ABOUT THIS EXERCISE: Could you report every line from the entries that includes the word "nelze"?

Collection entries
=== Begin Enclosure ===
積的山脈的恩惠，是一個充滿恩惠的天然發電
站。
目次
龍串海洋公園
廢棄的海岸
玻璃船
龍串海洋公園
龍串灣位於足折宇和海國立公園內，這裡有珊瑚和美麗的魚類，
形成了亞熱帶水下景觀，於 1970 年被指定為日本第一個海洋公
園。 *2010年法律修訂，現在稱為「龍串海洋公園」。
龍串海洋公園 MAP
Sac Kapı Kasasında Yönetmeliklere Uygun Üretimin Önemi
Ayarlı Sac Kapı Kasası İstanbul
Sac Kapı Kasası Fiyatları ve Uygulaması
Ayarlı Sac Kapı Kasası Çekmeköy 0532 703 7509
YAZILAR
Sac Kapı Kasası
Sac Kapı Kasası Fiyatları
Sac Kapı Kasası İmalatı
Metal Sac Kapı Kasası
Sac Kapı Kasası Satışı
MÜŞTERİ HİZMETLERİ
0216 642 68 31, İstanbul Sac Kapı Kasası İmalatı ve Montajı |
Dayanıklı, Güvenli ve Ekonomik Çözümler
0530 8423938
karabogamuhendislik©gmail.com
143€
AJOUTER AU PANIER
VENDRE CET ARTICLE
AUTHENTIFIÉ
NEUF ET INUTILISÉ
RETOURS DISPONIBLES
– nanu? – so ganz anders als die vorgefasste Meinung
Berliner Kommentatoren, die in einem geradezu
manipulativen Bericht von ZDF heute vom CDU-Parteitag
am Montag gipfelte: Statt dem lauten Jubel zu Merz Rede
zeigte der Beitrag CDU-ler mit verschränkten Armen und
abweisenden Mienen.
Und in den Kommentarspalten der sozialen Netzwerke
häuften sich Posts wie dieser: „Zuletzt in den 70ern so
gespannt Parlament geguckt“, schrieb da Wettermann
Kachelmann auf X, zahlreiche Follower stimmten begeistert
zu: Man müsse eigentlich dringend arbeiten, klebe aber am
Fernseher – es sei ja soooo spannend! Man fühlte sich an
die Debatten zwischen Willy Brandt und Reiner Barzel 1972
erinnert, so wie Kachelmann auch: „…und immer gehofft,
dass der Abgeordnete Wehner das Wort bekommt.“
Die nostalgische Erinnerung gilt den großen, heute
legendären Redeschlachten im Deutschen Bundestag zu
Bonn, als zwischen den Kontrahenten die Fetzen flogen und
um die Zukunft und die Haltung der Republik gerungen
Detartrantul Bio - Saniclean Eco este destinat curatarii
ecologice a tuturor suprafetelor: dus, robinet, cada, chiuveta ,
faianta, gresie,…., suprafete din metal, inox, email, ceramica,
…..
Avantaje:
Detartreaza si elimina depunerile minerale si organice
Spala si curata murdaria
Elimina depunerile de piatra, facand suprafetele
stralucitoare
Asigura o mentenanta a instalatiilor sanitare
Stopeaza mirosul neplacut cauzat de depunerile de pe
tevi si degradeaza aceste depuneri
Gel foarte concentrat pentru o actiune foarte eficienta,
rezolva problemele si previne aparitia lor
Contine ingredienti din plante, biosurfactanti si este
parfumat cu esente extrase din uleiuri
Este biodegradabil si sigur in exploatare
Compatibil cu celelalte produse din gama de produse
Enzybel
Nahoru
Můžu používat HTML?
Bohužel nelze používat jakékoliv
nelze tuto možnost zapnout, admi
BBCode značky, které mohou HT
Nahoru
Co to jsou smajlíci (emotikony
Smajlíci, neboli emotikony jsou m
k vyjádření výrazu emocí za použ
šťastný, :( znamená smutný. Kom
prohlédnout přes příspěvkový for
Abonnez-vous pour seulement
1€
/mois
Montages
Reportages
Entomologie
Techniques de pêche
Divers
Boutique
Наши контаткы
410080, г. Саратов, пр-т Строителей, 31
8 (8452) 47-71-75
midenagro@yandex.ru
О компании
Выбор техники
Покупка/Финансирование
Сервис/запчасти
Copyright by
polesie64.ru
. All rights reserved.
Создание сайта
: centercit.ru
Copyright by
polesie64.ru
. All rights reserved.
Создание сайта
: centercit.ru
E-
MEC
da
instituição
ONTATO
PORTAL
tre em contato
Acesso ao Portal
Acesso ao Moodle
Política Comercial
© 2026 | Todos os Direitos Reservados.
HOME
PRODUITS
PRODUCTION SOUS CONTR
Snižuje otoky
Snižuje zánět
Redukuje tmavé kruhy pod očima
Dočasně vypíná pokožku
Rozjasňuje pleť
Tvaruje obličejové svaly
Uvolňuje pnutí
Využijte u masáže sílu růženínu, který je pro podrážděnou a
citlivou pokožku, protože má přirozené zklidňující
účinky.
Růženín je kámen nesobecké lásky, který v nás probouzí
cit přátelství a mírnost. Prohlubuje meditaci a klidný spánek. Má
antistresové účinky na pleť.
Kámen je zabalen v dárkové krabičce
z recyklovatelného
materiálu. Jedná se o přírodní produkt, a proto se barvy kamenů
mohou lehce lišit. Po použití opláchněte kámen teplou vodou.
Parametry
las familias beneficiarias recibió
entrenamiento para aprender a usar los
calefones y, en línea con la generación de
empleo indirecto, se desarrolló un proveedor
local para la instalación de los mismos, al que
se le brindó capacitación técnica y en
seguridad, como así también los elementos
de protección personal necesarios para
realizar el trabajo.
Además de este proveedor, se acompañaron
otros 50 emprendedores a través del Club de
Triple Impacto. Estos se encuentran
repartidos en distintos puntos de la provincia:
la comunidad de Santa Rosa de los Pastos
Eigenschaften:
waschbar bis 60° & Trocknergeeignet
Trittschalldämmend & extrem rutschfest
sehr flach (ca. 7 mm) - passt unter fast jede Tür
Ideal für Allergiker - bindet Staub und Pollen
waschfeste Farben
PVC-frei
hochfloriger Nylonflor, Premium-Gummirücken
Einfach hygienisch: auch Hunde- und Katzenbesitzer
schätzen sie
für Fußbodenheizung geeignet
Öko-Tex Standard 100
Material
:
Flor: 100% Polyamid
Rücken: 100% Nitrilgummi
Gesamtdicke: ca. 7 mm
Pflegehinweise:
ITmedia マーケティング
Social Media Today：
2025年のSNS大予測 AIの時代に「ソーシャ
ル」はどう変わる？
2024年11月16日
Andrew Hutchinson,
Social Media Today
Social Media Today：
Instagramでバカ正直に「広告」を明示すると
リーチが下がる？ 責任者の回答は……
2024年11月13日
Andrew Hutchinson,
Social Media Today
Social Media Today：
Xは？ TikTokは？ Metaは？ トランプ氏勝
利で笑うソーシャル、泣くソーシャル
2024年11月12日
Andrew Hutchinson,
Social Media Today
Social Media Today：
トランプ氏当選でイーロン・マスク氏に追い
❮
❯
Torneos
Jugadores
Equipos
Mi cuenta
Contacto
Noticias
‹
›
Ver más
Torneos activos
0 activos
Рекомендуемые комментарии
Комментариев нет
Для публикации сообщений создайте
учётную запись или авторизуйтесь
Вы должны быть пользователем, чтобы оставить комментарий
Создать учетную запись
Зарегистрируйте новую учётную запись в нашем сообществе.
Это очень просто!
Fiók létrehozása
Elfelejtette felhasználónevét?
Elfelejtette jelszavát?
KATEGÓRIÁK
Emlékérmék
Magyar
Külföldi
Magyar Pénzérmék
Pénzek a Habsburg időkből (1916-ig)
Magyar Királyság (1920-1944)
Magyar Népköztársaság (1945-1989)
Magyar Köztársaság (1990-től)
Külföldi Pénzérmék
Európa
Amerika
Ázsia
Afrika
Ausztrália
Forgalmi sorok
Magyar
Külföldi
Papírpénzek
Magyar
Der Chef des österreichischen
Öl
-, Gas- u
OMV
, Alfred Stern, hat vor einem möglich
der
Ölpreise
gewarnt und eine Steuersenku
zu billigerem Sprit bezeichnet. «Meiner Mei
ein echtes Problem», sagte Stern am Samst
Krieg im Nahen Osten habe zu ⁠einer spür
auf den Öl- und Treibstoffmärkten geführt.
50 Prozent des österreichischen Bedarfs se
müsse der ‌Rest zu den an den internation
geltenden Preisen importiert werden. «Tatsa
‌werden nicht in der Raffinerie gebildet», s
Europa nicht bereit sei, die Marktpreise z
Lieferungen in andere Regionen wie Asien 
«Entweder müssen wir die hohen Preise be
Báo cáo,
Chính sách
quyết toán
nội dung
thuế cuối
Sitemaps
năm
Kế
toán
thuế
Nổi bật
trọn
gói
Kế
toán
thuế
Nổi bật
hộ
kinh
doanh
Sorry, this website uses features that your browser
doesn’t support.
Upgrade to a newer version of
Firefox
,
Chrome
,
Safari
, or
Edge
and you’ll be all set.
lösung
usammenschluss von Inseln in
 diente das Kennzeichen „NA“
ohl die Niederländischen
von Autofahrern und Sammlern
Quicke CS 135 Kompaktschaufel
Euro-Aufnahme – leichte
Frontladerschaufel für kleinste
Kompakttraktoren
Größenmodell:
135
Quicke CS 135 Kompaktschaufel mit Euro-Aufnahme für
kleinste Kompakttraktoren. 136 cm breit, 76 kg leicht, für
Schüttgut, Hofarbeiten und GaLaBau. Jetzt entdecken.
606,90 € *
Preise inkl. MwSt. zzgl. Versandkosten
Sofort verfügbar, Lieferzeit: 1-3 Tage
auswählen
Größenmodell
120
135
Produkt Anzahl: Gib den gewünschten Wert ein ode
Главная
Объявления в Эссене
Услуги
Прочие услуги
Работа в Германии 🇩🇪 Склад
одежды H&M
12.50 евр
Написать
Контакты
=== End Enclosure ===
WRITTEN SOLUTION:
Bohužel nelze používat jakékoliv
nelze tuto možnost zapnout, admi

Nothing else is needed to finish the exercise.